El tránsito del Quijote, en los últimos cuatro siglos, ha sido de la letra al mito: los dos protagonistas se han convertido en personajes de la cultura popular y de masas, se han salido del libro y andan por el mundo en dibujos animados, remeras, ceniceros, apoyalibros, papers académicos, personajes de Titanes en el ring, etc. etc. Serra recorre el camino inverso: nos muestra a don Quijote y Sancho como podrían haber sido antes de que Cervantes los pusiera en un libro, les diera una forma variable y cambiante pero definitivamente mítica. ¿Cómo habría sido la vida de don Quijote y Sancho, si hubieran vivido como personas reales? parece preguntarse. Muchos, desde Shakespeare con su perdida obra Cardenio, hasta Flaubert, y Pierre Menard, que lo logró con algunos fragmentos sueltos, han querido escribir el Quijote. Dostoievski, que no tenía el piropo fácil, llegó a escribir: “Si el mundo llegara a su fin, y si se preguntara entonces a la gente: ¿Habéis entendido vuestra vida en la Tierra, y a qué conclusiones habéis llegado? el hombre podría señalar, en silencio, el Quijote”. En el cine, han sido innumerables las versiones y perversiones, incluyendo un corto de Méliès (1909), el largometraje de Pabst (1933), el de Kozinstev (1957, con un Nicolai Tcherkassov igualito a Lenin), y el musical El hombre de La Mancha (1972); sin olvidar las versiones malogradas de Orson Welles (1955/1992) y Terry Gilliam: su El hombre que mató a don Quijote fue derrotada por la realidad, pero engendró un sentido documental, Perdido en La Mancha (2001). Uno puede sentir, con Menard, que la única manera de hacer Don Quijote es fracasando.

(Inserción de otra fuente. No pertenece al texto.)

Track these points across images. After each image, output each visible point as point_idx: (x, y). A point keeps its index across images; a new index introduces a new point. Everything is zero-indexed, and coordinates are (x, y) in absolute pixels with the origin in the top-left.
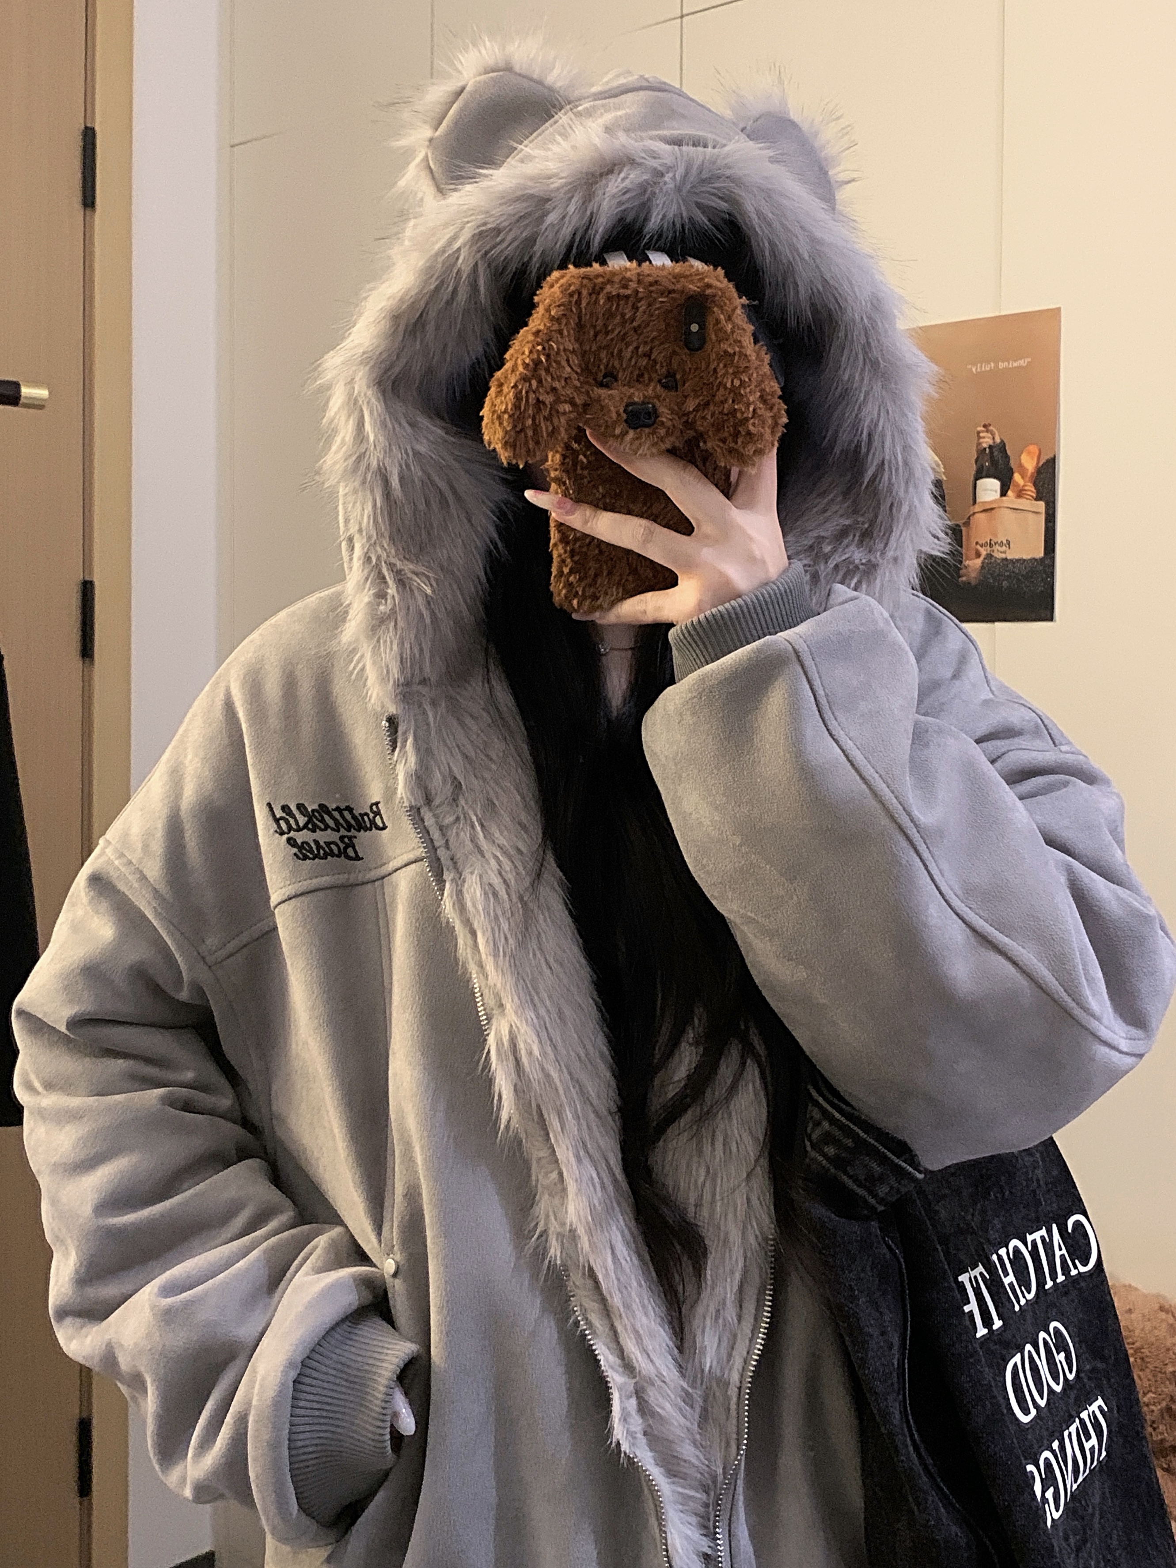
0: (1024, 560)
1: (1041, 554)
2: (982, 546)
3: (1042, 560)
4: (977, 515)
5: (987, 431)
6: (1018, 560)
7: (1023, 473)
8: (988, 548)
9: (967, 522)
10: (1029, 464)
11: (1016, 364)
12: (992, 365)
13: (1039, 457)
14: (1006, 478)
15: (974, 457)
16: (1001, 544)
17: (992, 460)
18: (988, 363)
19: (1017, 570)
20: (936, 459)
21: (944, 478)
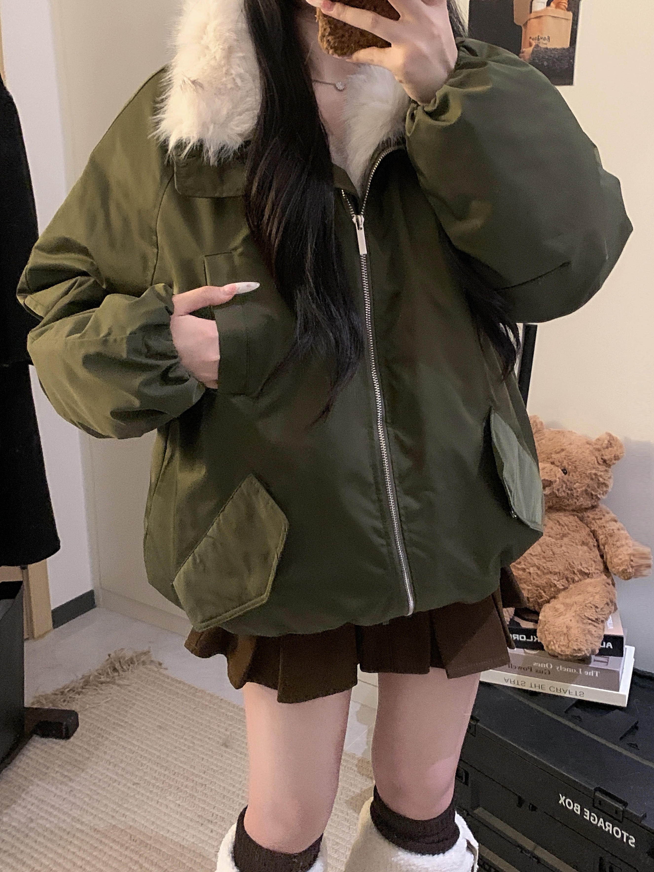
0: (557, 49)
2: (533, 39)
4: (532, 20)
6: (554, 49)
8: (537, 41)
9: (526, 24)
16: (545, 39)
19: (552, 55)
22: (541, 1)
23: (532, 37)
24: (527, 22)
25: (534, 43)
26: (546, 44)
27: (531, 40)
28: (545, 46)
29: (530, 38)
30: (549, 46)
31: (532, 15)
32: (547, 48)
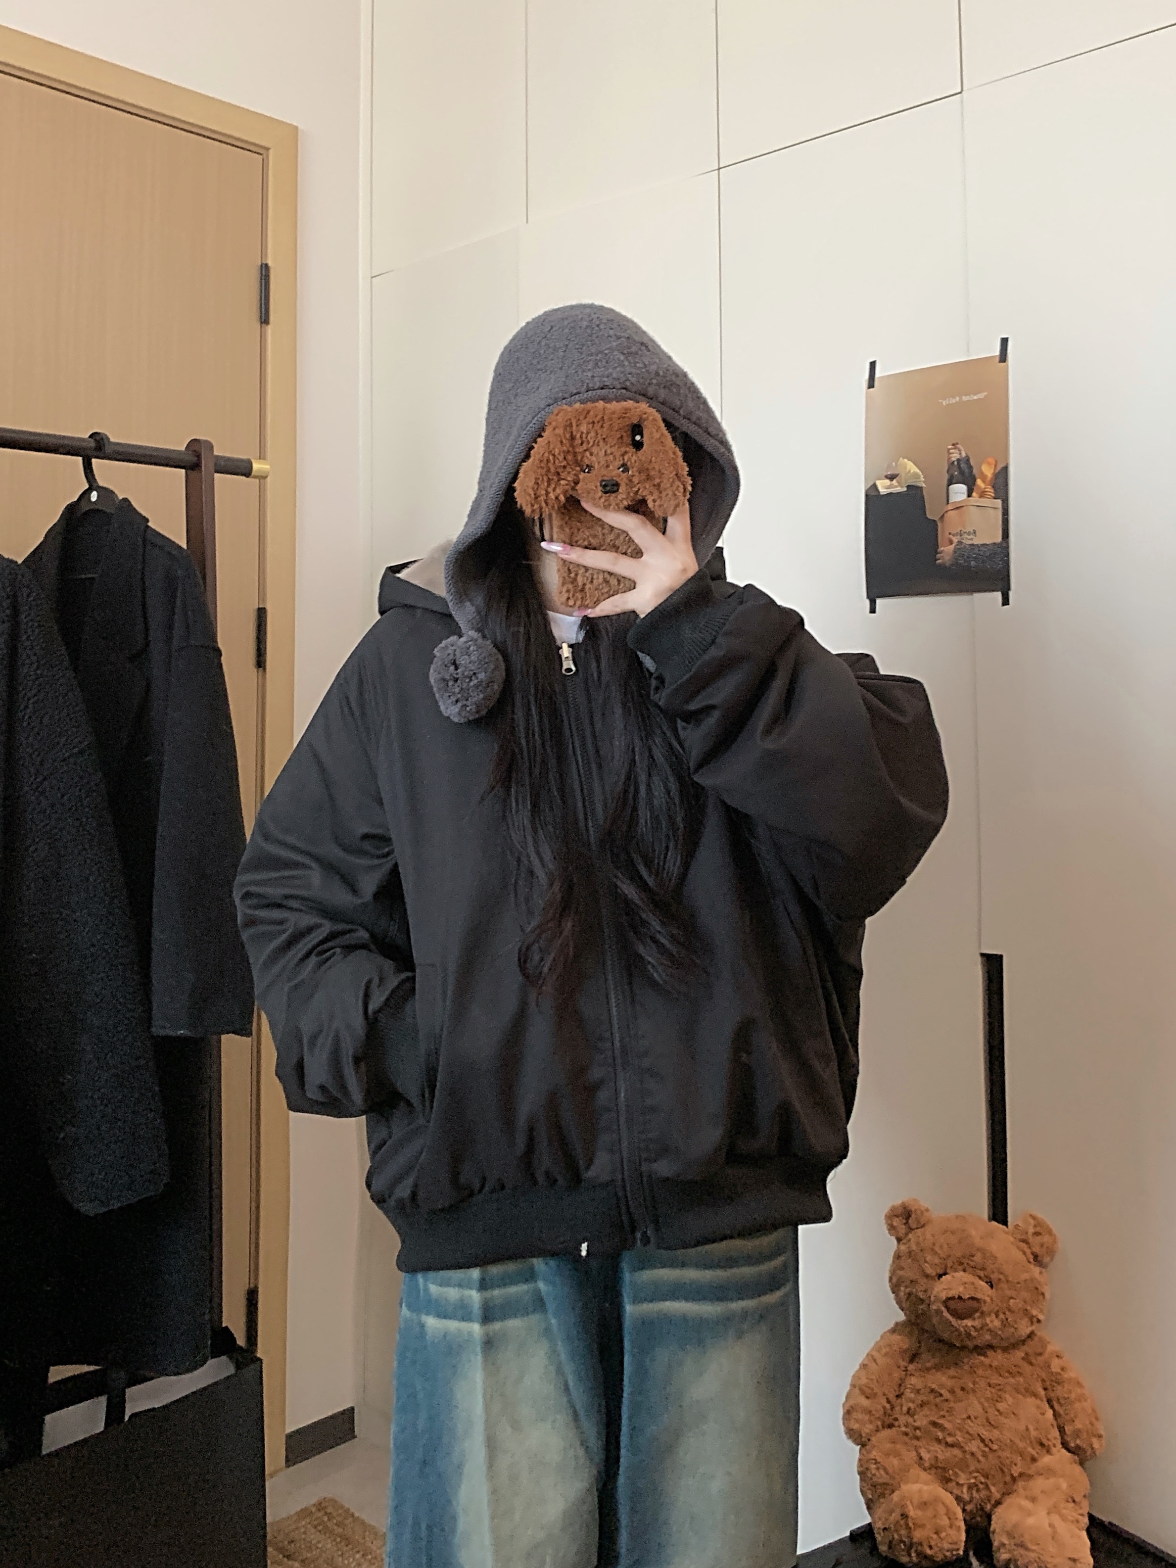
0: (987, 545)
1: (999, 539)
2: (953, 535)
3: (1000, 543)
4: (950, 512)
5: (955, 448)
6: (983, 545)
7: (983, 477)
8: (959, 537)
9: (942, 518)
10: (988, 471)
11: (975, 397)
12: (958, 399)
13: (996, 466)
14: (970, 483)
15: (946, 468)
16: (969, 534)
17: (962, 472)
18: (954, 397)
19: (981, 553)
20: (918, 471)
21: (924, 485)
22: (959, 491)
23: (953, 532)
24: (943, 516)
25: (955, 540)
26: (972, 539)
27: (951, 536)
28: (970, 542)
29: (950, 534)
31: (950, 507)
32: (973, 545)
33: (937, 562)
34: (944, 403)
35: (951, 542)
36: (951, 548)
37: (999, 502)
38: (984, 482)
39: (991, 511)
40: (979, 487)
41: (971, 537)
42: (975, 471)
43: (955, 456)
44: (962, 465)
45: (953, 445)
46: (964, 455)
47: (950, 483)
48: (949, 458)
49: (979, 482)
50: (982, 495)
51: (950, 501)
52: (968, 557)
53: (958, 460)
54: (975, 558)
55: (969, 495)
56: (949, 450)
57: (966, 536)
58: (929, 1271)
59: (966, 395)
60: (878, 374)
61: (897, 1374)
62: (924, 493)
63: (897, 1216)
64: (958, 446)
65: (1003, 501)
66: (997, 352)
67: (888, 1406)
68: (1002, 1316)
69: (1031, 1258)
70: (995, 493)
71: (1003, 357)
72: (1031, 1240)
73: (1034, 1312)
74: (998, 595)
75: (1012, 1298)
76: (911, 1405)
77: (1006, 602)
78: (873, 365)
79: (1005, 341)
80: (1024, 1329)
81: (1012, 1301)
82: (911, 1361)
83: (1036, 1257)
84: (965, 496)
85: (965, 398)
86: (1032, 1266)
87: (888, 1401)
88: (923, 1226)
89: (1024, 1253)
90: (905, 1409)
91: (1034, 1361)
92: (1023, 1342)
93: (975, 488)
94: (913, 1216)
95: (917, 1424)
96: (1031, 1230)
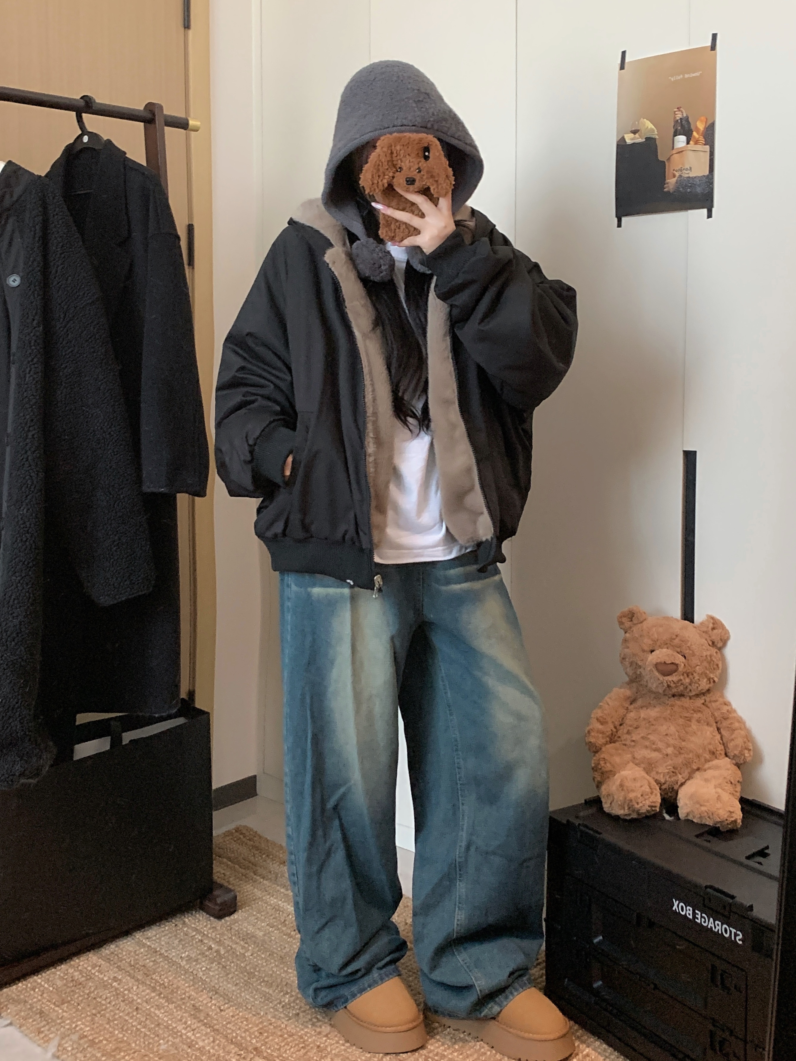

Serra no fracasa sino que rehúye el combate: no sería exacto decir que presenta los ratos muertos de la historia del don Quijote y del Sancho que conocemos. Los suyos son otros: su Quijote se parece más al de Unamuno que al de Cervantes; más místico que loco, y cuando loco, nada chiflado –nunca sentimos la tentación de reírnos de él–. Pero el cambio más radical es el de Sancho: lejos del rabelesiano, hedonista, epicúreo o falstaffiano rústico de Cervantes, éste es un sereno asceta. En una de las secuencias más logradas, llegan a un arroyo, en el cual don Quijote se zambulle, nada, y debe repetir una y otra vez “Está muy fresca, esta agua nos la envió Dios. ¿Vienes Sancho?” hasta que su reticente escudero se aviene a mojarse los pies. La personalidad de cada uno, y la naturaleza de la relación que los une están enteras en ese sencillísimo intercambio.

Nunca sabemos si el silencio con el cual el discípulo invariablemente responde a las alocuciones y arengas de su maestro –porque así se presenta la relación– se debe a la incomprensión, la astucia o la indiferencia (“Quién me habrá mandado servir a este loco” parece estar pensando la más de las veces). Solamente se explaya una vez, y eso es cuando su maestro está ausente, y debe responder por él ante otros, y explicar qué cosa es la andante caballería. Pero mientras lo hace, usa la espada de aquél para segar las hierbas, como si en nada hubiera modificado su ejercicio al campesino que era.

Tampoco al final, a pesar de su promesa (que se limita a un ¡Sí! cuyo énfasis puede estar dictado tanto por la convicción como por la necesidad de sacarse al loco de encima) sabemos si se dispone a continuar “la misión que Dios les ha encomendado” o simplemente vuelve a su pueblo, a retomar su profesión, que también le ha sido cambiada: ya no es labrador sino albañil, aunque no tan bueno, confiesa, como para construir su propia casa.

La película es aburridísima, por supuesto, y al mismo tiempo mágica y peregrina. Se parece en algo a una clase de yoga o a una práctica de meditación: trabajosa en su transcurso, benéfica en sus efectos y dulce sobre todo en el recuerdo.